There are a number of methods to set surroundings variables, however probably the most versatile is to position them earlier than you run a command. Look at what setting LD_LIBRARY_PATH does for the ldd command when it is analyzing a “broken” executable:
$ LD_LIBRARY_PATH=`pwd`/lib ldd ./
linux-vdso.so.1 (0x00007ffe515bb000)
libexample.so => /tmp/Demo/lib/libexample.so (0x0000...
libc.so.6 => /lib64/libc.so.6 (0x00007eff037ee000)
/lib64/ld-linux-x86-64.so.2 (0x00007eff03a22000)
It applies simply as properly to your customized command:
$ LD_LIBRARY_PATH=`pwd`/lib myDemo
good day world!
If you progress the library file or the executable, nevertheless, it breaks once more:
$ mv lib/libexample.so ~/.native/lib64
$ LD_LIBRARY_PATH=`pwd`/lib myDemo
./myDemo: error whereas loading shared libraries...

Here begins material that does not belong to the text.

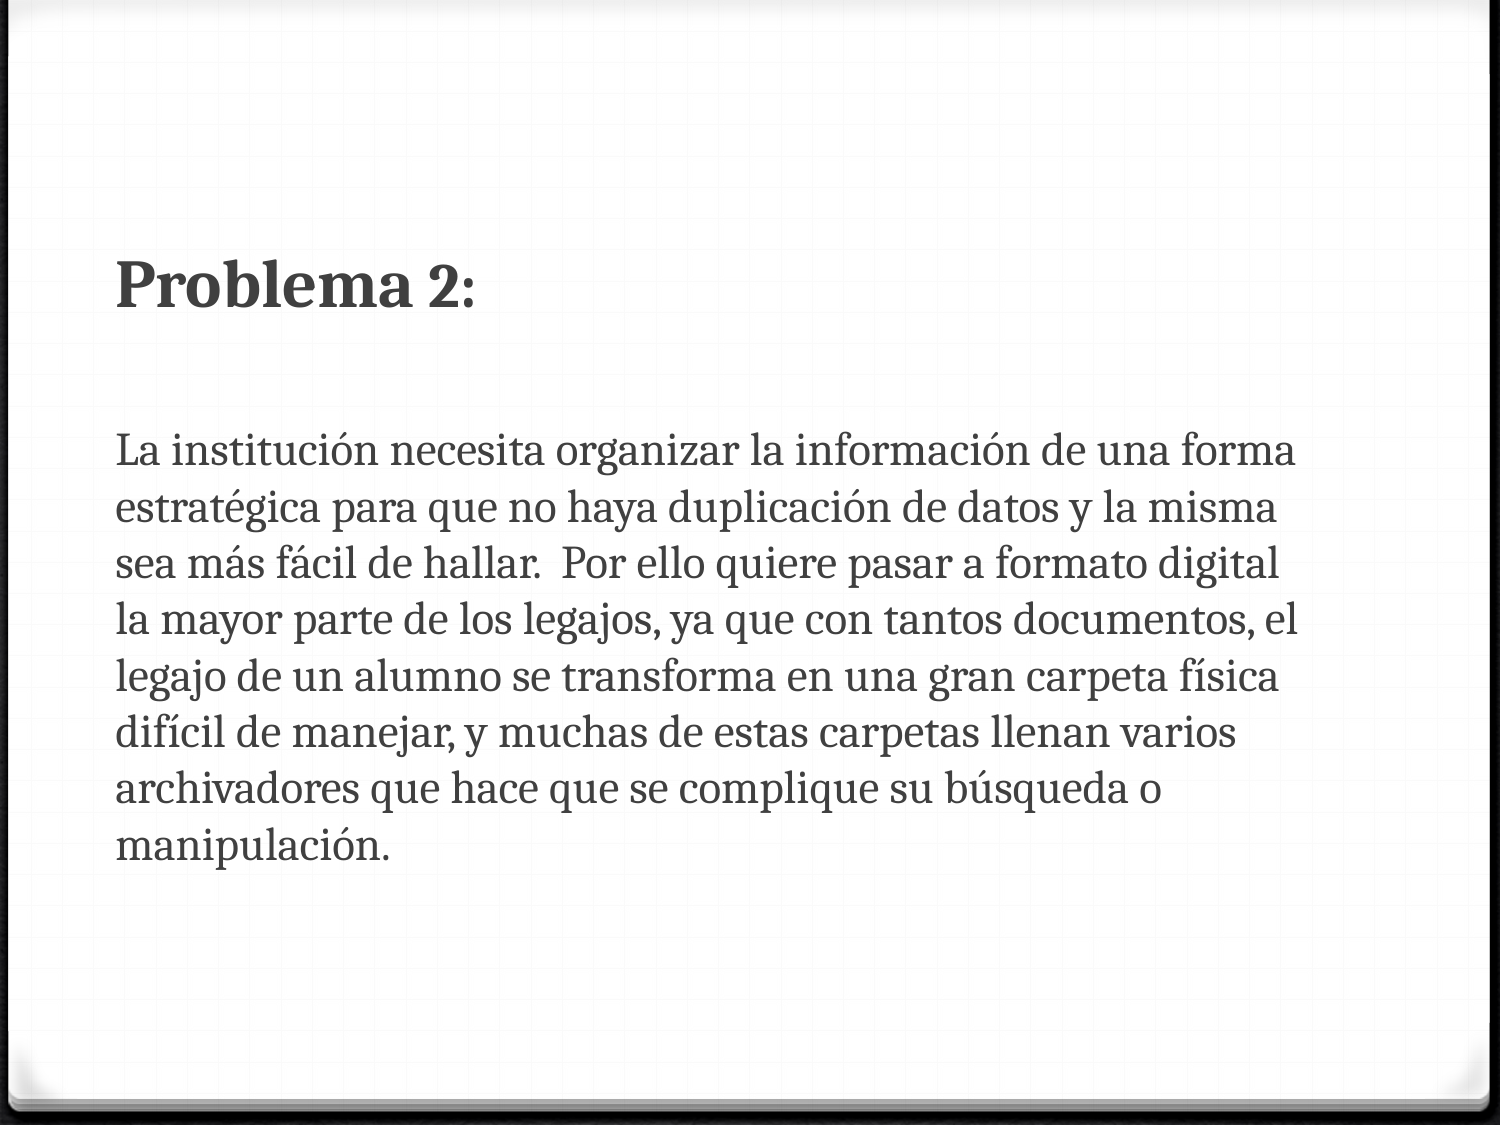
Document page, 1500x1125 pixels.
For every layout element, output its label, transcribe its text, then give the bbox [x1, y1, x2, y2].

To repair it, it’s essential to regulate the LD_LIBRARY_PATH to match the library’s new location:
$ LD_LIBRARY_PATH=~/.native/lib64 myDemo
good day world!
When to make use of LD_LIBRARY_PATH
In most instances, LD_LIBRARY_PATH is not a variable you might want to set. By design, libraries are put in to /usr/lib64 and so purposes naturally search it for his or her required libraries. You may have to make use of LD_LIBRARY_PATH in two instances:
- You’re compiling software program that should hyperlink towards a library that itself has simply been compiled and has not but been put in. Good construct programs, resembling Autotools and CMake, may help deal with this.
- You’re bundling software program that is designed to expire of a single listing, with no set up script or an set up script that locations libraries in non-standard directories. Several purposes have releases {that a} Linux person can obtain, copy to
/decide, and run with “no install.” TheLD_PATH_LIBRARYvariable will get set by way of wrapper scripts so the person usually is not even conscious it has been set.
Compiling software program offers you plenty of flexibility in the way you run your system. The LD_LIBRARY_PATH variable, together with the -L and -l GCC choices, are parts of that flexibility.